Sample Results from a Burst Detection Algorithm
This page has links to sample results from the burst
detection algorithm described in the paper
The high-level idea is to analyze a stream of documents
and find features whose behavior is `bursty': they occur
with high intensity over a limited period of time.
The analysis uses a probabilistic automaton whose
states correspond to the frequencies of individual words.
For each word separately, one imagines a copy of
the automaton generating occurrences of the word, and computes its
most likely state sequence over the course of the stream.
State transitions correspond to points in time around which
the frequency of the word changes significantly --
that is, to the beginning or end of a `burst'
in the usage of the word.
The full details of all this are given in the paper above.
The upshot of this analysis is a ranked list of the most
significant word bursts in the document stream, together
with the intervals of time in which they occurred.
This can serve as a means of identifying topics or concepts
that rose to prominence over the course of the stream,
were discussed actively for a period of time, and then faded away again.
It is important to note that in all the examples below,
essentially no pre-processing is performed on the documents
(we simply eliminate all non-letter characters and down-case all words).

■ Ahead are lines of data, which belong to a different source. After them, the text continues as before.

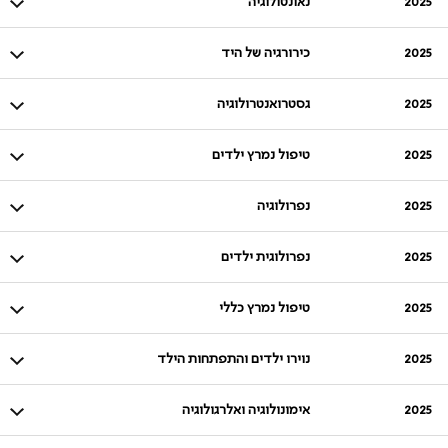
2025
נאונטולוגיה
2025
כירורגיה של היד
2025
גסטרואנטרולוגיה
2025
טיפול נמרץ ילדים
2025
נפרולוגיה
2025
נפרולוגית ילדים
2025
טיפול נמרץ כללי
2025
נוירו ילדים והתפתחות הילד
2025
אימונולוגיה ואלרגולוגיה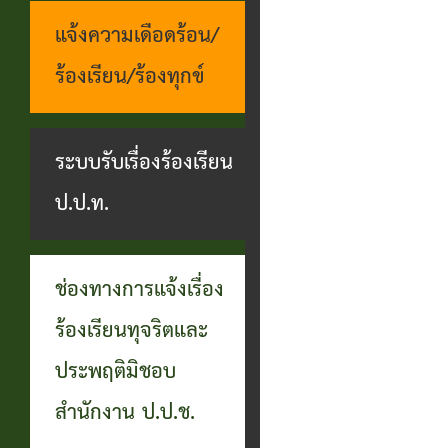
แจ้งความเดือดร้อน/
ร้องเรียน/ร้องทุกข์
ระบบรับเรื่องร้องเรียน
ป.ป.ท.
ช่องทางการแจ้งเรื่อง
ร้องเรียนทุจริตและ
ประพฤติมิชอบ
สำนักงาน ป.ป.ช.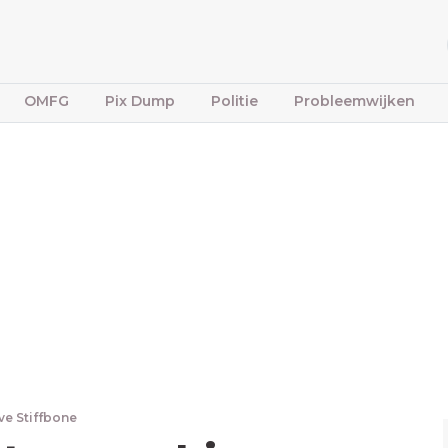
OMFG
Pix Dump
Politie
Probleemwijken
ve Stiffbone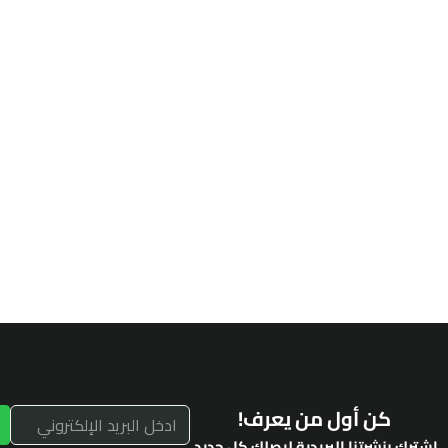
كن أول من يعرف!
اشترك بنشرتنا البريدية ليصلك كل جديد.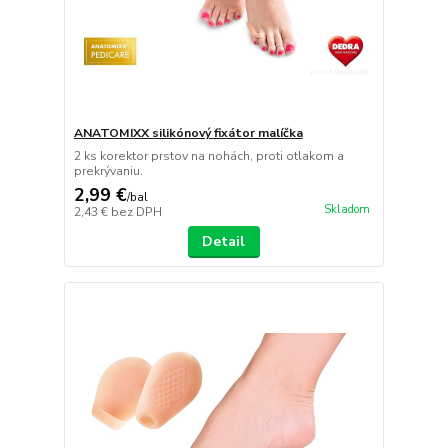
ANATOMIXX silikónový fixátor malíčka
2 ks korektor prstov na nohách, proti otlakom a
prekrývaniu.
2,99 €
/
bal
Skladom
2,43 €
bez DPH
Detail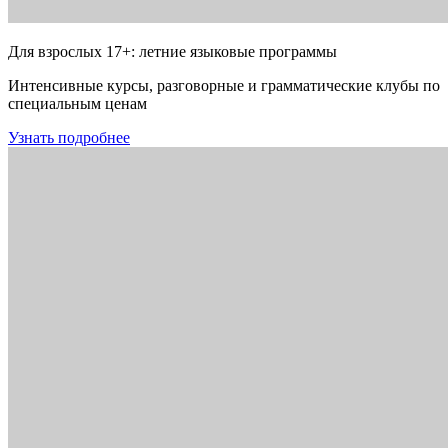
Для взрослых 17+: летние языковые программы
Интенсивные курсы, разговорные и грамматические клубы по
специальным ценам
Узнать подробнее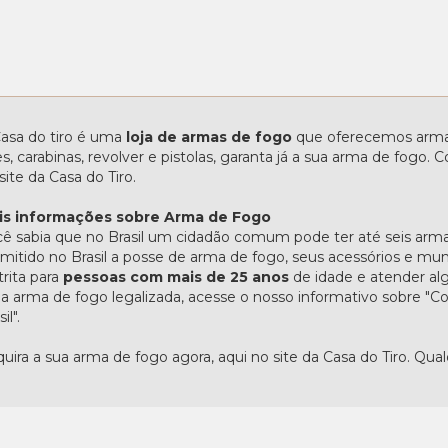
asa do tiro é uma
loja de armas de fogo
que oferecemos armas
les, carabinas, revolver e pistolas, garanta já a sua arma de fogo
site da Casa do Tiro.
is informações sobre Arma de Fogo
ê sabia que no Brasil um cidadão comum pode ter até seis arma
mitido no Brasil a posse de arma de fogo, seus acessórios e mu
trita para
pessoas com mais de 25 anos
de idade e atender alg
 arma de fogo legalizada, acesse o nosso informativo sobre 
il".
uira a sua arma de fogo agora, aqui no site da Casa do Tiro. Qua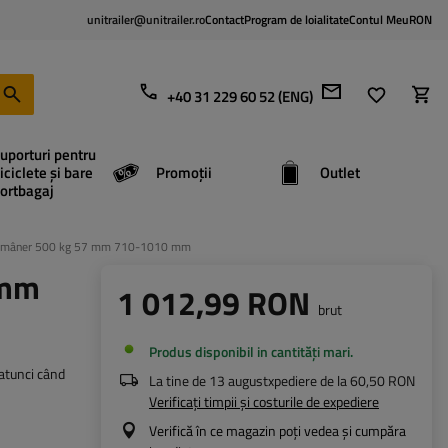
unitrailer@unitrailer.ro
Contact
Program de loialitate
Contul Meu
RON
+40 31 229 60 52 (ENG)
uporturi pentru
iciclete și bare
Promoții
Outlet
ortbagaj
 cu mâner 500 kg 57 mm 710-1010 mm
 mm
1 012,99 RON
brut
Produs disponibil in cantități mari
 atunci când
La tine de
13 august
xpediere de la
60,50 RON
Verificați timpii și costurile de expediere
Verifică în ce magazin poți vedea și cumpăra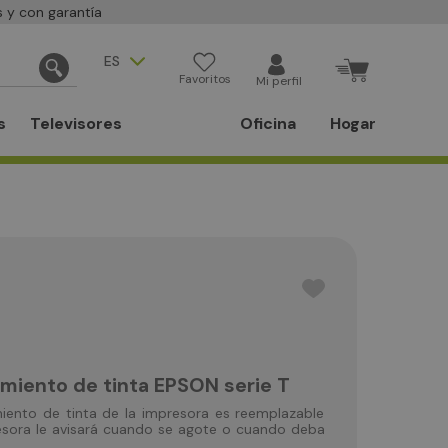
 y con garantía
ES
Favoritos
Mi perfil
s
Televisores
Oficina
Hogar
miento de tinta EPSON serie T
iento de tinta de la impresora es reemplazable
resora le avisará cuando se agote o cuando deba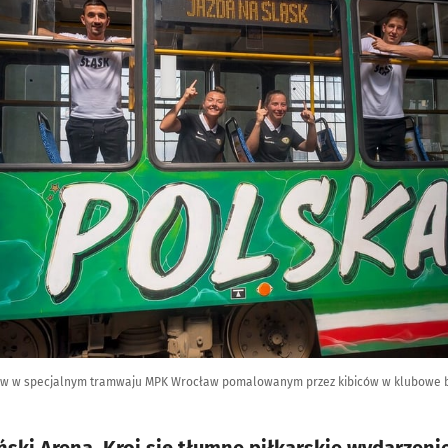
cław w specjalnym tramwaju MPK Wrocław pomalowanym przez kibiców w klubowe ba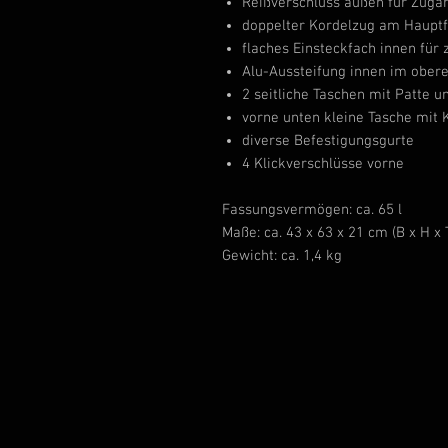
Reißverschluss außen für Zug
doppelter Kordelzug am Haupt
flaches Einsteckfach innen für z
Alu-Aussteifung innen im ober
2 seitliche Taschen mit Patte 
vorne unten kleine Tasche mit K
diverse Befestigungsgurte
4 Klickverschlüsse vorne
Fassungsvermögen: ca. 65 l
Maße: ca. 43 x 63 x 21 cm (B x H x 
Gewicht: ca. 1,4 kg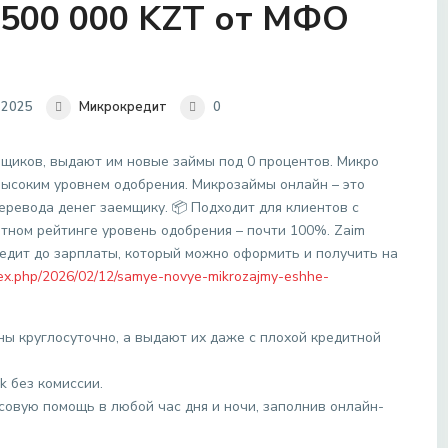
 500 000 KZT от МФО
e 2025
Микрокредит
0
мщиков, выдают им новые займы под 0 процентов. Микро
высоким уровнем одобрения. Микрозаймы онлайн – это
еревода денег заемщику. 📦 Подходит для клиентов с
тном рейтинге уровень одобрения – почти 100%. Zaim
 кредит до зарплаты, который можно оформить и получить на
ndex.php/2026/02/12/samye-novye-mikrozajmy-eshhe-
ы круглосуточно, а выдают их даже с плохой кредитной
k без комиссии.
овую помощь в любой час дня и ночи, заполнив онлайн-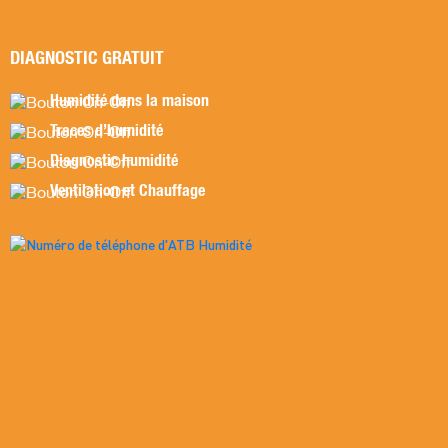
DIAGNOSTIC GRATUIT
Humidité dans la maison
Traces d’humidité
Diagnostic humidité
Ventilation et Chauffage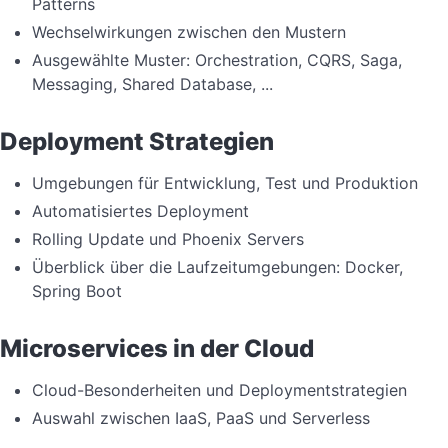
Patterns
Wechselwirkungen zwischen den Mustern
Ausgewählte Muster: Orchestration, CQRS, Saga,
Messaging, Shared Database, ...
Deployment Strategien
Umgebungen für Entwicklung, Test und Produktion
Automatisiertes Deployment
Rolling Update und Phoenix Servers
Überblick über die Laufzeitumgebungen: Docker,
Spring Boot
Microservices in der Cloud
Cloud-Besonderheiten und Deploymentstrategien
Auswahl zwischen IaaS, PaaS und Serverless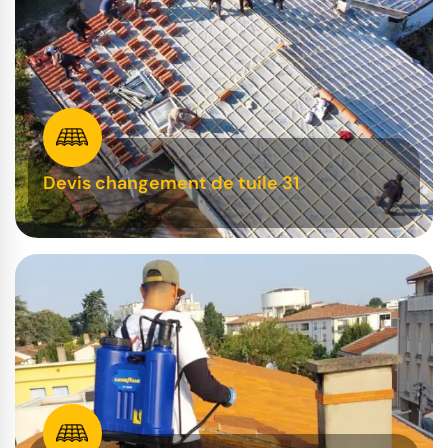
Devis changement de tuile 31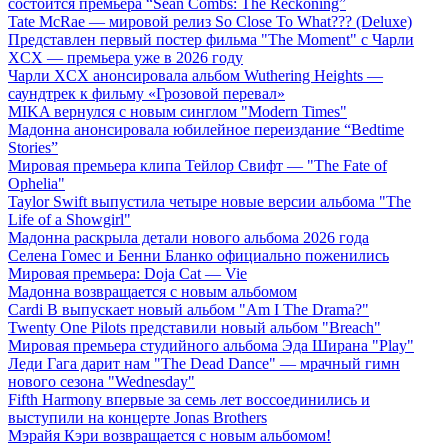
состоится премьера “Sean Combs: The Reckoning”
Tate McRae — мировой релиз So Close To What??? (Deluxe)
Представлен первый постер фильма "The Moment" с Чарли
XCX — премьера уже в 2026 году
Чарли XCX анонсировала альбом Wuthering Heights —
саундтрек к фильму «Грозовой перевал»
MIKA вернулся с новым синглом "Modern Times"
Мадонна анонсировала юбилейное переиздание “Bedtime
Stories”
Мировая премьера клипа Тейлор Свифт — "The Fate of
Ophelia"
Taylor Swift выпустила четыре новые версии альбома "The
Life of a Showgirl"
Мадонна раскрыла детали нового альбома 2026 года
Селена Гомес и Бенни Бланко официально поженились
Мировая премьера: Doja Cat — Vie
Мадонна возвращается с новым альбомом
Cardi B выпускает новый альбом "Am I The Drama?"
Twenty One Pilots представили новый альбом "Breach"
Мировая премьера студийного альбома Эда Ширана "Play"
Леди Гага дарит нам "The Dead Dance" — мрачный гимн
нового сезона "Wednesday"
Fifth Harmony впервые за семь лет воссоединились и
выступили на концерте Jonas Brothers
Мэрайя Кэри возвращается с новым альбомом!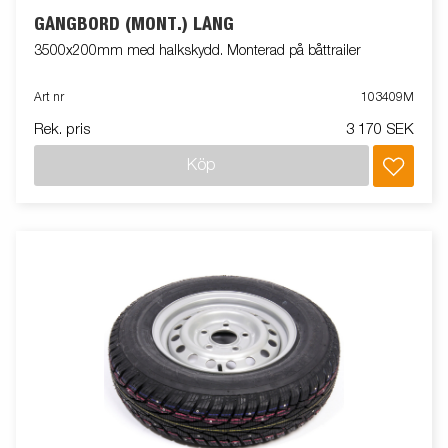
GÅNGBORD (MONT.) LÅNG
3500x200mm med halkskydd. Monterad på båttrailer
Art nr
103409M
Rek. pris
3 170 SEK
Köp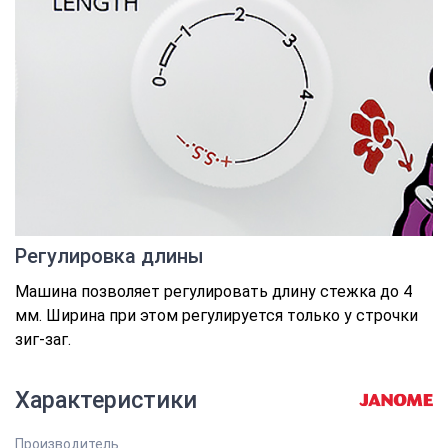
Регулировка длины
Машина позволяет регулировать длину стежка до 4
мм. Ширина при этом регулируется только у строчки
зиг-заг.
Характеристики
Производитель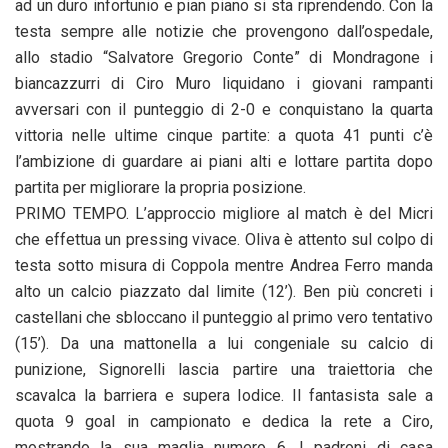
ad un duro infortunio e pian piano si sta riprendendo. Con la
testa sempre alle notizie che provengono dall’ospedale,
allo stadio “Salvatore Gregorio Conte” di Mondragone i
biancazzurri di Ciro Muro liquidano i giovani rampanti
avversari con il punteggio di 2-0 e conquistano la quarta
vittoria nelle ultime cinque partite: a quota 41 punti c’è
l’ambizione di guardare ai piani alti e lottare partita dopo
partita per migliorare la propria posizione.
PRIMO TEMPO. L’approccio migliore al match è del Micri
che effettua un pressing vivace. Oliva è attento sul colpo di
testa sotto misura di Coppola mentre Andrea Ferro manda
alto un calcio piazzato dal limite (12’). Ben più concreti i
castellani che sbloccano il punteggio al primo vero tentativo
(15’). Da una mattonella a lui congeniale su calcio di
punizione, Signorelli lascia partire una traiettoria che
scavalca la barriera e supera Iodice. Il fantasista sale a
quota 9 goal in campionato e dedica la rete a Ciro,
mostrando la sua maglia numero 6. I padroni di casa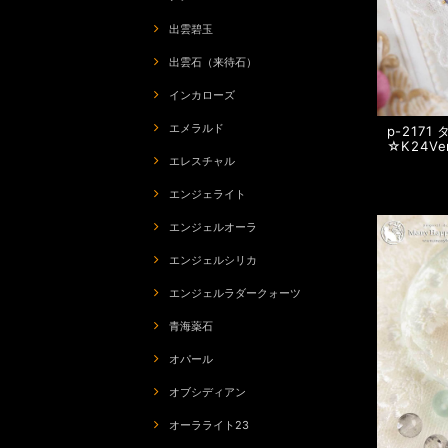
出雲碧玉
出雲石（来待石）
インカローズ
エメラルド
p-217
☆K24Ve
エレスチャル
エンジェライト
エンジェルオーラ
エンジェルシリカ
エンジェルラダークォーツ
青海薬石
オパール
オブシディアン
オーラライト23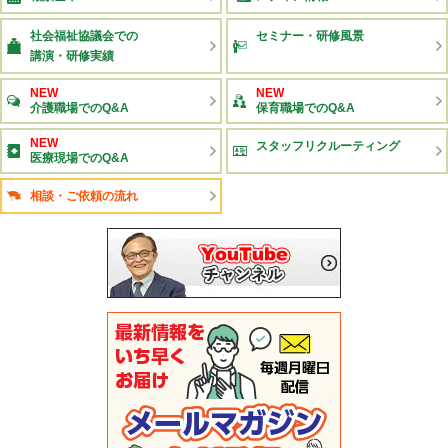
社会福祉協議会での
セミナー・研修風景
講演・研修実績
NEW
NEW
介護職場でのQ&A
保育職場でのQ&A
NEW
スタッフリクルーティング
医療現場でのQ&A
相談・ご依頼の流れ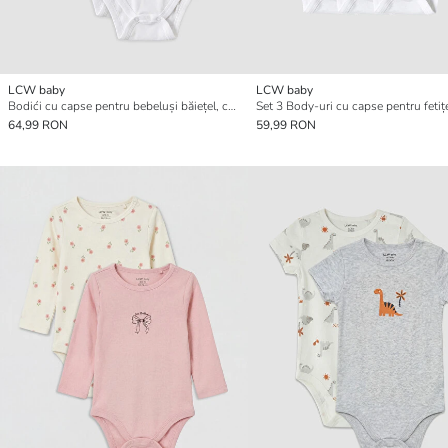
LCW baby
LCW baby
Bodići cu capse pentru bebeluși băiețel, cu guler rotund, set de 3 bucăți
Set 3 Body-uri cu capse pentru fetiț
64,99 RON
59,99 RON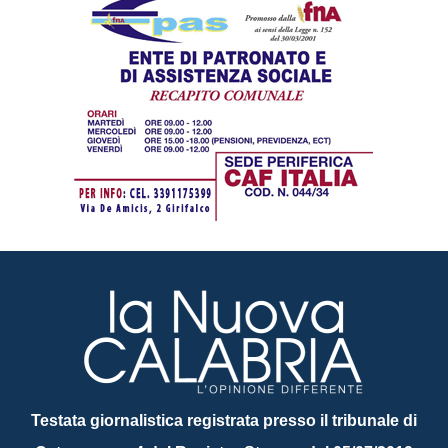
Testata giornalistica registrata presso il tribunale di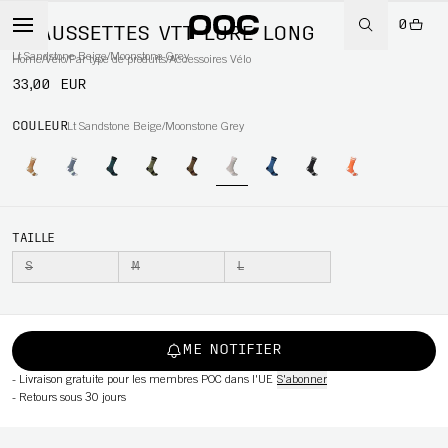
0
CHAUSSETTES VTT LURE LONG
Lt Sandstone Beige/Moonstone Grey
Home
/
Vélo
/
Par type de produits
/
Accessoires Vélo
33,00 EUR
WBOARD
COULEUR
Lt Sandstone Beige/Moonstone Grey
TAILLE
S
M
L
ME NOTIFIER
-
Livraison gratuite pour les membres POC dans l'UE
S'abonner
-
Retours sous 30 jours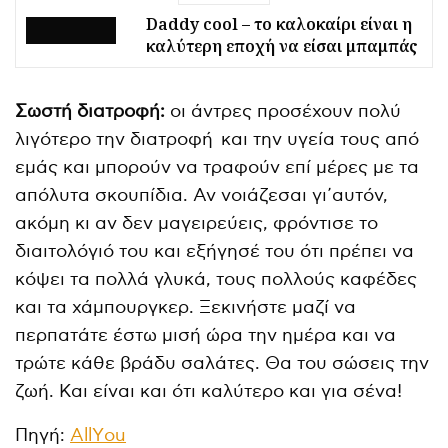
Daddy cool – το καλοκαίρι είναι η
καλύτερη εποχή να είσαι μπαμπάς
Σωστή διατροφή:
οι άντρες προσέχουν πολύ
λιγότερο την διατροφή και την υγεία τους από
εμάς και μπορούν να τραφούν επί μέρες με τα
απόλυτα σκουπίδια. Αν νoιάζεσαι γι᾽αυτόν,
ακόμη κι αν δεν μαγειρεύεις, φρόντισε το
διαιτολόγιό του και εξήγησέ του ότι πρέπει να
κόψει τα πολλά γλυκά, τους πολλούς καφέδες
και τα χάμπουργκερ. Ξεκινήστε μαζί να
περπατάτε έστω μισή ώρα την ημέρα και να
τρώτε κάθε βράδυ σαλάτες. Θα του σώσεις την
ζωή. Και είναι και ότι καλύτερο και για σένα!
Πηγή:
ΑllΥou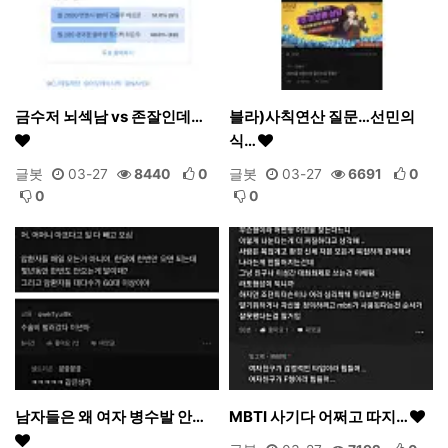
금수저 뇌섹남 vs 존잘인데…
블라)사칙연산 질문…선민의
식…
글봇
03-27
8440
0
글봇
03-27
6691
0
0
0
남자들은 왜 여자 병수발 안…
MBTI 사기다 어쩌고 따지…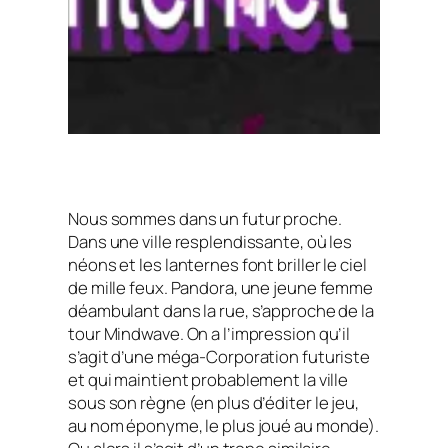
Nous sommes dans un futur proche.
Dans une ville resplendissante, où les
néons et les lanternes font briller le ciel
de mille feux. Pandora, une jeune femme
déambulant dans la rue, s’approche de la
tour Mindwave. On a l’impression qu’il
s’agit d’une méga-Corporation futuriste
et qui maintient probablement la ville
sous son règne (en plus d’éditer le jeu,
au nom éponyme, le plus joué au monde).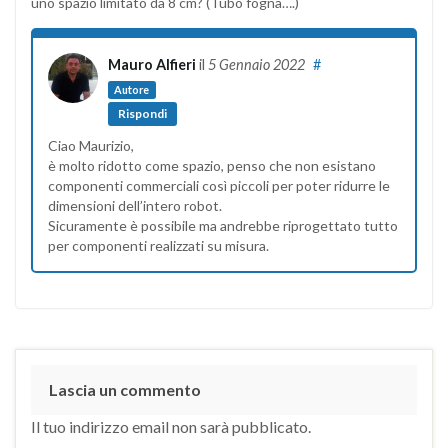
uno spazio limitato da 8 cm? (Tubo fogna….)
Mauro Alfieri
il
5 Gennaio 2022
#
Autore
Rispondi
Ciao Maurizio,
è molto ridotto come spazio, penso che non esistano
componenti commerciali così piccoli per poter ridurre le
dimensioni dell’intero robot.
Sicuramente è possibile ma andrebbe riprogettato tutto
per componenti realizzati su misura.
Lascia un commento
Il tuo indirizzo email non sarà pubblicato.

In particular, burst analysis is performed for all words
(including stop-words such as `the').
Presidential State of the Union Addresses
A basic first example comes from the set of all
U.S. Presidential State of the Union Addresses, 1790-2002.
(For many years the addresses were given as
written messages rather than speeches, though
the overall formats were comparable.)
One finds that many of the automatically extracted
bursts seem to correspond naturally
to national events and issues, while others appear to arise
from a repeated emphasis of certain key words over a period of years.
Computer Science Conference Paper Titles
A second set of examples comes from the titles of papers
from computer science conferences over the past few decades.
Four areas are considered separately:
theory, databases, networking, and AI.
In this context, automatically extracted bursty terms
suggest research topics that were in fashion for a period of time.